Neben der Musik hat Kerstan aber noch eine andere große Leidenschaft: Pilze. Als eine der Ersten legte sie eine Prüfung als Pilzsachverständige ab und arbeitet seitdem als Pilzberaterin. "Die Leute finden mich noch immer, auch hier im Seniorenheim. Oder sie rufen an und bitten mich um Rat", freut sie sich.

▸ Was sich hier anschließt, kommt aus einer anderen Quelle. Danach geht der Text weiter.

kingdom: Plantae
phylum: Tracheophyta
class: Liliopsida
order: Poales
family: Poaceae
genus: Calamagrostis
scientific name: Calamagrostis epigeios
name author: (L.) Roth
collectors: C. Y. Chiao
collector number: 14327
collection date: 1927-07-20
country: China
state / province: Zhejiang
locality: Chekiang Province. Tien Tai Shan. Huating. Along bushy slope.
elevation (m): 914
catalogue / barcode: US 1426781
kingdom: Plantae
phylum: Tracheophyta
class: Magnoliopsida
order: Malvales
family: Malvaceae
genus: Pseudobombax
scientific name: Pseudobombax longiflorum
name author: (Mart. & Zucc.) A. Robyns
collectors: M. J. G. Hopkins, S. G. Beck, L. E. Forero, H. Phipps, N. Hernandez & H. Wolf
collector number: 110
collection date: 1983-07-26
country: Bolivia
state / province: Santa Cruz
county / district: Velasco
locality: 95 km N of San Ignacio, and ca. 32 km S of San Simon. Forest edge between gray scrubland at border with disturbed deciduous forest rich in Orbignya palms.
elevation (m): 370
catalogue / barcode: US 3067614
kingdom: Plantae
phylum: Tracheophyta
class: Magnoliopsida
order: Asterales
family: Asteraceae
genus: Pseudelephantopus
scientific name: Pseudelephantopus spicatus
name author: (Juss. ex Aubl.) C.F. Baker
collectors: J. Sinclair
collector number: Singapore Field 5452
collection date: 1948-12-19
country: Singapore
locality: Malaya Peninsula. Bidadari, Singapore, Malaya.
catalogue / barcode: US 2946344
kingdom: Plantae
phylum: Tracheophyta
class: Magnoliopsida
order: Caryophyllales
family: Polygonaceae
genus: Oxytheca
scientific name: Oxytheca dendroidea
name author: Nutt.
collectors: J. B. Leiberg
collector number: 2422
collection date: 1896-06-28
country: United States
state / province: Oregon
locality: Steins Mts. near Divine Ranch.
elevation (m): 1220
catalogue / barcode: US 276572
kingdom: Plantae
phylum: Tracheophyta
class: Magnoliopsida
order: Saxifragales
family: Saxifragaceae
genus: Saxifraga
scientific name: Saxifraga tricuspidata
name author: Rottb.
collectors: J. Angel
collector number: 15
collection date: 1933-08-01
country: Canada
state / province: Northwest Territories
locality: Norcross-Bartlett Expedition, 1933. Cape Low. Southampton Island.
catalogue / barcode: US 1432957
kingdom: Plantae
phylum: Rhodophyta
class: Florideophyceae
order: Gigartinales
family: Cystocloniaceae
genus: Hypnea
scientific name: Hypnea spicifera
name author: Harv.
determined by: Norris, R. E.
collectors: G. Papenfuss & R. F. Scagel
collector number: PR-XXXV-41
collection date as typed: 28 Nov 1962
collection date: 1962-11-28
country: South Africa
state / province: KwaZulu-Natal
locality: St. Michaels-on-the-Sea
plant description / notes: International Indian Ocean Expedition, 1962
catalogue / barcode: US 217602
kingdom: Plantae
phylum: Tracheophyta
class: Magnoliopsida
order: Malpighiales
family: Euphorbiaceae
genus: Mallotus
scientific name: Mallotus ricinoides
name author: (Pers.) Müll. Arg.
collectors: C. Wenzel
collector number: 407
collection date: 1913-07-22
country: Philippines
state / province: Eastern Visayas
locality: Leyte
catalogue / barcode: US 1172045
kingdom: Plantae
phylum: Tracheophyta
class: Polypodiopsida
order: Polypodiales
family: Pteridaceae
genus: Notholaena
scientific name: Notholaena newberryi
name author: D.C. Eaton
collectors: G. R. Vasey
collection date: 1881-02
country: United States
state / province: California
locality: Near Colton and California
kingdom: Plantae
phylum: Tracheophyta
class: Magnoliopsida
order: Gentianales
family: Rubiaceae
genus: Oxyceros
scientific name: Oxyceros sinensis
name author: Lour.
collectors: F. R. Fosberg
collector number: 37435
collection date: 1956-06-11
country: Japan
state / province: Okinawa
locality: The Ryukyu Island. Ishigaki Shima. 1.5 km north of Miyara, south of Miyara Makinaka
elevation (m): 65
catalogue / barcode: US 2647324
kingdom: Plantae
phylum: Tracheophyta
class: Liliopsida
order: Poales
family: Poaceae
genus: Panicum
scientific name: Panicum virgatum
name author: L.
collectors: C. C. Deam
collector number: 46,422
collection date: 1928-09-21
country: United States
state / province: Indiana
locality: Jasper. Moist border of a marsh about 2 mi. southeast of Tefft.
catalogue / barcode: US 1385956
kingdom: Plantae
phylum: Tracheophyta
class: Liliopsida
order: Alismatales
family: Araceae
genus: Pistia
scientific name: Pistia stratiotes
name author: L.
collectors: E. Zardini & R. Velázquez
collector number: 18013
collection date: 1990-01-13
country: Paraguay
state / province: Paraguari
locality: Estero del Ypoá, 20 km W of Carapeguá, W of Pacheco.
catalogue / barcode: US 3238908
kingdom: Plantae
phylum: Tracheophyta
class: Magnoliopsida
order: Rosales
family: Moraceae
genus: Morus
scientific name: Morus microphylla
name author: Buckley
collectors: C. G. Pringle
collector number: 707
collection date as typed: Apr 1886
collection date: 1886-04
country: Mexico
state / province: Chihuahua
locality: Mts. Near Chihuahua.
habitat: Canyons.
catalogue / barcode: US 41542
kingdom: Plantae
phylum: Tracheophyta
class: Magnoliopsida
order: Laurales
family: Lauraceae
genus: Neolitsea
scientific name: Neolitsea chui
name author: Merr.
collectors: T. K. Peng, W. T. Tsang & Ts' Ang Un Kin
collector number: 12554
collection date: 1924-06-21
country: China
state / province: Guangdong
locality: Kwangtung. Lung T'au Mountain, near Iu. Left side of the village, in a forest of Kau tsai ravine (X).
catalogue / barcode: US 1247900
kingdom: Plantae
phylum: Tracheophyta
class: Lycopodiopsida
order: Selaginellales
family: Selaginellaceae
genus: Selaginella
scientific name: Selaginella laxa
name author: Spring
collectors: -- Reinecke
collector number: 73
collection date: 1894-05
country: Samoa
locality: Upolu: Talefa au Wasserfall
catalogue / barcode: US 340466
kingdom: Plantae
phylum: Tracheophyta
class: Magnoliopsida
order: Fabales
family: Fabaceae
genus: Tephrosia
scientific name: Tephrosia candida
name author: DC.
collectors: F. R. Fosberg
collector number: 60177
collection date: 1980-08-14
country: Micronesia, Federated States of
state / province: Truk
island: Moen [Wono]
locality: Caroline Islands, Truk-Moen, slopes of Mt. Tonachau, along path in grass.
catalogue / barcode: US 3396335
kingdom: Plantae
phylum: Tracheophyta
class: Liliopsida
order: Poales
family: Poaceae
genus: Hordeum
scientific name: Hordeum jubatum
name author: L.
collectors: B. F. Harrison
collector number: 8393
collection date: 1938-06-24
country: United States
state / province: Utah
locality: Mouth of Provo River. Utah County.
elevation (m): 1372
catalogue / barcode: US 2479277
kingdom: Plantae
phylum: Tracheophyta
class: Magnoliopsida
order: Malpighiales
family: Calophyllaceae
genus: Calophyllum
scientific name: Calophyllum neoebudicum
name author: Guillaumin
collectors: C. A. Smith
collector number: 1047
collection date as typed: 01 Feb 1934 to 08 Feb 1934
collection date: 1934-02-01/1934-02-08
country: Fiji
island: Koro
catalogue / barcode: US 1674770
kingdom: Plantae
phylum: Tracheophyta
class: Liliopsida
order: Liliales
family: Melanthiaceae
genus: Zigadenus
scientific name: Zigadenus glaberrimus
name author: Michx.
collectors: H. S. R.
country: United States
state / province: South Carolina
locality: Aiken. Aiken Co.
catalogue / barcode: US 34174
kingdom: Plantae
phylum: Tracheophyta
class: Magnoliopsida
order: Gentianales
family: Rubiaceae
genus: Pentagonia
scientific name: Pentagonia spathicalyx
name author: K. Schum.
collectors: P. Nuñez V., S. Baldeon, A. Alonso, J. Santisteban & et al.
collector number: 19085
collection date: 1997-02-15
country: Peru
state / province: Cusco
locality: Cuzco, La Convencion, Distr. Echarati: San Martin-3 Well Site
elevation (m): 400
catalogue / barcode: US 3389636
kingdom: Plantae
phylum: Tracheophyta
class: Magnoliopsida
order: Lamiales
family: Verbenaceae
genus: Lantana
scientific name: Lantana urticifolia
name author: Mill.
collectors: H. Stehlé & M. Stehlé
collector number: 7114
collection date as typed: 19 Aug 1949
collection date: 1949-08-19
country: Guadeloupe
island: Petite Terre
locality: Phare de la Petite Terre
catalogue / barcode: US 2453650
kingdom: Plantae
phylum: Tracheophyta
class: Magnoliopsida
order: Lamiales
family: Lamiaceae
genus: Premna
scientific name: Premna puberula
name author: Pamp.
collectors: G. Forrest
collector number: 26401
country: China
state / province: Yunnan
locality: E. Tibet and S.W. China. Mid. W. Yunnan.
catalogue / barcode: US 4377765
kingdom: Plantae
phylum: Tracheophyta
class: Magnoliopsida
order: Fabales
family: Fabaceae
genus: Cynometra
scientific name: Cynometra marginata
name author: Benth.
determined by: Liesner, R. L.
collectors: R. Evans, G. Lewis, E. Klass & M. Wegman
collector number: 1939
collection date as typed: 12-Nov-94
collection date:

Einen Chor leiten, als Pilzberaterin arbeiten - das ist für eine Seniorin in Waldtraut Kerstans Alter keine normale Beschäftigung. Trotzdem gibt es für sie noch kein Aufhören. "Wir werden sehen, wie lange ich das noch mache. Ich habe mir da kein Ziel gesetzt." Weshalb es ihr auch als 89-Jährige noch immer gelingt, alles Mögliche auf die Beine zu stellen, weiß sie ganz genau: "Ich mache alles mit großer Leidenschaft. Ich bin immer sehr gefordert worden und das hat mich dazu gebracht, mehr über andere nachzudenken, als über mich selber. Und ich habe mir dabei immer gesagt: Man muss die Dinge positiv sehen."